■ **Desafio 1**:
Formate como tabela Markdown as linhas dos registros. Comece na linha que contém "pose: elev=126.5 azim=212.0" e pare depois da linha que contém "Dot at: (304, 295)". Use a coluna "Nº" para o número de cada linha, a coluna "Linha do registro" para o texto dela, e deixe de fora as linhas em branco.
■ **Desafio 2**:
Retome a entrevista sobre educação e imprensa a partir de onde ela para.

■ **Texto de origem**:
+---+

Educação de mercado

Isis Ribeiro e Mariana Jósimo

A julgar por pré-conceitos, Inácio frança não deveria passar de um fanático por futebol e nada mais. Apaixonado pelo Santa Cruz, time da capital pernambucana, França mantém um blog dedicado ao time em parceria com outros amigos. No entanto, não para por aí. Além do time coral, outra de suas bandeiras é a educação. Formado em jornalismo pela Universidade Católica de Pernambuco, França ocupa hoje o cargo de assessor de imprensa da Unicef em Recife.

Sua função na instituição é basicamente alimentar os veículos interessados em realizar matérias sobre educação através de novos dados e/ou números atualizados sobre educação. Nesta entrevista, ele analisa qual a postura da imprensa com relação ao tema educação nos últimos anos e comenta sobre o uso de cadernos didáticos e educativos direcionados para crianças nos jornais.

Canal da Imprensa - Você acha que os jornais abordam pouco os temas relacionados a educação?

+---+

■ **Dados da tarefa**:

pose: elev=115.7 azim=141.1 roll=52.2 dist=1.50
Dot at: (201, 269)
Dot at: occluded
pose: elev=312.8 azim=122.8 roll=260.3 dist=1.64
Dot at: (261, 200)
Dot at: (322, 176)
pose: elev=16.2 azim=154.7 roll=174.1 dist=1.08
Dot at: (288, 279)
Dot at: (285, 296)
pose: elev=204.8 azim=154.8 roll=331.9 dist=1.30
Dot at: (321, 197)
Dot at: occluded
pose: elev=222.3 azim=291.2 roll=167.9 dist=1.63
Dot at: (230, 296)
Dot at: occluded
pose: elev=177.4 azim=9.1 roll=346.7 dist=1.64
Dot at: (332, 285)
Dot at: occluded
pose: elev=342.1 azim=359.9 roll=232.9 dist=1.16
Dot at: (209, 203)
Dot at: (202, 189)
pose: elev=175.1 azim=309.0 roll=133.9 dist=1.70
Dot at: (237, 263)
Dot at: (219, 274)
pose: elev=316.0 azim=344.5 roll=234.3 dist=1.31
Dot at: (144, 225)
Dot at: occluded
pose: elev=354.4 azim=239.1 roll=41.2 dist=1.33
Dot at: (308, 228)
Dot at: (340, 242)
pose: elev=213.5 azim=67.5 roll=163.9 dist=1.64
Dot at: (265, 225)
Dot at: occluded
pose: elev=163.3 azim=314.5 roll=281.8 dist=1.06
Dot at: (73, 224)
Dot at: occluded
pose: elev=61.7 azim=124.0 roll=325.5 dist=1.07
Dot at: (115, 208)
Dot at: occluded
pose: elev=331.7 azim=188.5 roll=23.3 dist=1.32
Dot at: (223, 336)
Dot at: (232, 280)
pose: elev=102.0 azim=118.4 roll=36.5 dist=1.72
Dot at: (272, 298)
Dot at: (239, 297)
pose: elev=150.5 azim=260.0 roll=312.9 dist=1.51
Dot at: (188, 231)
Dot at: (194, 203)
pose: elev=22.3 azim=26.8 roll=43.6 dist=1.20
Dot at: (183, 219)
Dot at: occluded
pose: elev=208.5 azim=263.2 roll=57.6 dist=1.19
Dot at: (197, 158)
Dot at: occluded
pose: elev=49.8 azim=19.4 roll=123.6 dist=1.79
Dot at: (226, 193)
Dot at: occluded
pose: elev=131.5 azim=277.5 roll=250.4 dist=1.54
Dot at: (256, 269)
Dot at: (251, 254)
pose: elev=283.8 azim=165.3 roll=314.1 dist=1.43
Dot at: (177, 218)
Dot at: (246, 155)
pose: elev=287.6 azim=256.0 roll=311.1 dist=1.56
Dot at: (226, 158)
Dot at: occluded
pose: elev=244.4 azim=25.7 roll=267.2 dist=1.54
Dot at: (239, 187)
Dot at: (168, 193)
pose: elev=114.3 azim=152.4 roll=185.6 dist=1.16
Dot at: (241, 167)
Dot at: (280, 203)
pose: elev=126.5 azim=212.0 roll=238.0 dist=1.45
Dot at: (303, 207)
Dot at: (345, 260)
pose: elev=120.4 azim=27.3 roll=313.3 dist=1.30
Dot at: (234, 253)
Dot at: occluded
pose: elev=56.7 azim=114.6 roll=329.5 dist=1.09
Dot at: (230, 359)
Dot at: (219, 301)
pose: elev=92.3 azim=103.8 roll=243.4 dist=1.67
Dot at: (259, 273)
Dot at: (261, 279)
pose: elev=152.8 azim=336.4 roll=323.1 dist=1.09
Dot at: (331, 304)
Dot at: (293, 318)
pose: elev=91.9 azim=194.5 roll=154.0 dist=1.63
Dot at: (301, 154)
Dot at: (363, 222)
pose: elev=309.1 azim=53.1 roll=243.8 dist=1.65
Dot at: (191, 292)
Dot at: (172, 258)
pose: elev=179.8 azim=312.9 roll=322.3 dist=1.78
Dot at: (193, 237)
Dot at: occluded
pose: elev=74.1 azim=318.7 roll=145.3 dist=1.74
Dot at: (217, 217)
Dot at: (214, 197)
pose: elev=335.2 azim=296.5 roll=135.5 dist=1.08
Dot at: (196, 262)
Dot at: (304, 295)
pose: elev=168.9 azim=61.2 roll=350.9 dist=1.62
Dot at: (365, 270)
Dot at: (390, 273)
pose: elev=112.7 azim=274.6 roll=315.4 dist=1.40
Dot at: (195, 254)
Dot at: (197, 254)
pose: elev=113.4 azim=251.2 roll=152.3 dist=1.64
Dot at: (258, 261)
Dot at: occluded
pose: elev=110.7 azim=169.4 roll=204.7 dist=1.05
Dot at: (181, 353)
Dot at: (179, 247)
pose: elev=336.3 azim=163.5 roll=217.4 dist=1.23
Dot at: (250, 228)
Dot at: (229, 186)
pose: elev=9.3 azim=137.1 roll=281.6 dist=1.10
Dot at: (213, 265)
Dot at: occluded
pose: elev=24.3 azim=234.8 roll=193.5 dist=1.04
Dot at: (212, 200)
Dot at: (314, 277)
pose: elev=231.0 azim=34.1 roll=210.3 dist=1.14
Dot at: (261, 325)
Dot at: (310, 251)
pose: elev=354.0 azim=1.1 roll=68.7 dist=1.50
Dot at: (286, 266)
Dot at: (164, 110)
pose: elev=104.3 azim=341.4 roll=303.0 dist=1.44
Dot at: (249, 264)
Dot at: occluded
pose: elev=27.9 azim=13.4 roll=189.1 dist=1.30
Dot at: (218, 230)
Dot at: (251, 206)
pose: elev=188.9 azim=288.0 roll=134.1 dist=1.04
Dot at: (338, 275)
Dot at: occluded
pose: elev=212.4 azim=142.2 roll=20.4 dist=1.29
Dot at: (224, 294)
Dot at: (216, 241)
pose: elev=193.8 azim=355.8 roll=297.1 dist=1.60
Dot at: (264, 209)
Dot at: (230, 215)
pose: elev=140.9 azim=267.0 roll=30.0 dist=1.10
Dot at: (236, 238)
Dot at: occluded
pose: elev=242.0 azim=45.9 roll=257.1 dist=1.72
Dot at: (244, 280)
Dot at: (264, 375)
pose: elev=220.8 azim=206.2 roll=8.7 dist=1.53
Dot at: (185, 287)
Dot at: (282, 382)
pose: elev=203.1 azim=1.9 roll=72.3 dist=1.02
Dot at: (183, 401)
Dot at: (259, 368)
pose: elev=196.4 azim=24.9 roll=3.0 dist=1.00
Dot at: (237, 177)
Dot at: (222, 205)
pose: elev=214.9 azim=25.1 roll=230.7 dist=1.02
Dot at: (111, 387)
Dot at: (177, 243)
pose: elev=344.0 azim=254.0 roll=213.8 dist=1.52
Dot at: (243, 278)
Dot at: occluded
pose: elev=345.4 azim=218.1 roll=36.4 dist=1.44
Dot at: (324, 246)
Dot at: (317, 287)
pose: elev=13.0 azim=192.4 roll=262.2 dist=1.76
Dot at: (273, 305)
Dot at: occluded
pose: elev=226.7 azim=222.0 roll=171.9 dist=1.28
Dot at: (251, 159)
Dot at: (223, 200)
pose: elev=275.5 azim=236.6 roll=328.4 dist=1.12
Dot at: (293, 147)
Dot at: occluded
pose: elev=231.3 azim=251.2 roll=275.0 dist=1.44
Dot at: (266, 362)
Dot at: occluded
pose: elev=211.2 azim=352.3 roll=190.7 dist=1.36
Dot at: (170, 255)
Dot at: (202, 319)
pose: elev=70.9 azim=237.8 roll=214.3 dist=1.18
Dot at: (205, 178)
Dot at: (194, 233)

+---+

■ **Resposta 1**:
| Nº | Linha do registro |
|---|---|
| 1 | pose: elev=126.5 azim=212.0 roll=238.0 dist=1.45 |
| 2 | Dot at: (303, 207) |
| 3 | Dot at: (345, 260) |
| 4 | pose: elev=120.4 azim=27.3 roll=313.3 dist=1.30 |
| 5 | Dot at: (234, 253) |
| 6 | Dot at: occluded |
| 7 | pose: elev=56.7 azim=114.6 roll=329.5 dist=1.09 |
| 8 | Dot at: (230, 359) |
| 9 | Dot at: (219, 301) |
| 10 | pose: elev=92.3 azim=103.8 roll=243.4 dist=1.67 |
| 11 | Dot at: (259, 273) |
| 12 | Dot at: (261, 279) |
| 13 | pose: elev=152.8 azim=336.4 roll=323.1 dist=1.09 |
| 14 | Dot at: (331, 304) |
| 15 | Dot at: (293, 318) |
| 16 | pose: elev=91.9 azim=194.5 roll=154.0 dist=1.63 |
| 17 | Dot at: (301, 154) |
| 18 | Dot at: (363, 222) |
| 19 | pose: elev=309.1 azim=53.1 roll=243.8 dist=1.65 |
| 20 | Dot at: (191, 292) |
| 21 | Dot at: (172, 258) |
| 22 | pose: elev=179.8 azim=312.9 roll=322.3 dist=1.78 |
| 23 | Dot at: (193, 237) |
| 24 | Dot at: occluded |
| 25 | pose: elev=74.1 azim=318.7 roll=145.3 dist=1.74 |
| 26 | Dot at: (217, 217) |
| 27 | Dot at: (214, 197) |
| 28 | pose: elev=335.2 azim=296.5 roll=135.5 dist=1.08 |
| 29 | Dot at: (196, 262) |
| 30 | Dot at: (304, 295) |

■ **Resposta 2**:
Inácio França - Não é possível dar uma resposta genérica, pois há jornais e jornais. O problema não é exatamente a quantidade, mas o enfoque e o tratamento das matérias. Na maioria das vezes, o assunto entra na pauta quando há números/dados novos, que podem servir de 'gancho' para alguma matéria mais extensa ou por problemas agudos, como roubo de equipamento de escolas ou violência. Há exceções, é lógico. Lembro agora, a título de ilustração, de matérias sobre a precariedade do transporte escolar, que pressiona o poder público a encontrar soluções. Mas a questão da qualidade do ensino precisa entrar na pauta dos jornais e revistas em seus vários aspectos, principalmente no que se refere à educação contextualizada, que contemple a diversidade étnica e cultural. Esse enfoque é inexistente na mídia. Há pouco tempo, quando uma revista semanal tratou do tema da qualidade da educação foi no sentido inverso, fazendo uma pregação - o termo é esse: pregação - da educação como instrumento de manutenção de homogeneização cultural e manutenção do status quo.

CI - O trabalho desenvolvido pelo Unicef poderia ser mais divulgado em cadernos especializados nos jornais?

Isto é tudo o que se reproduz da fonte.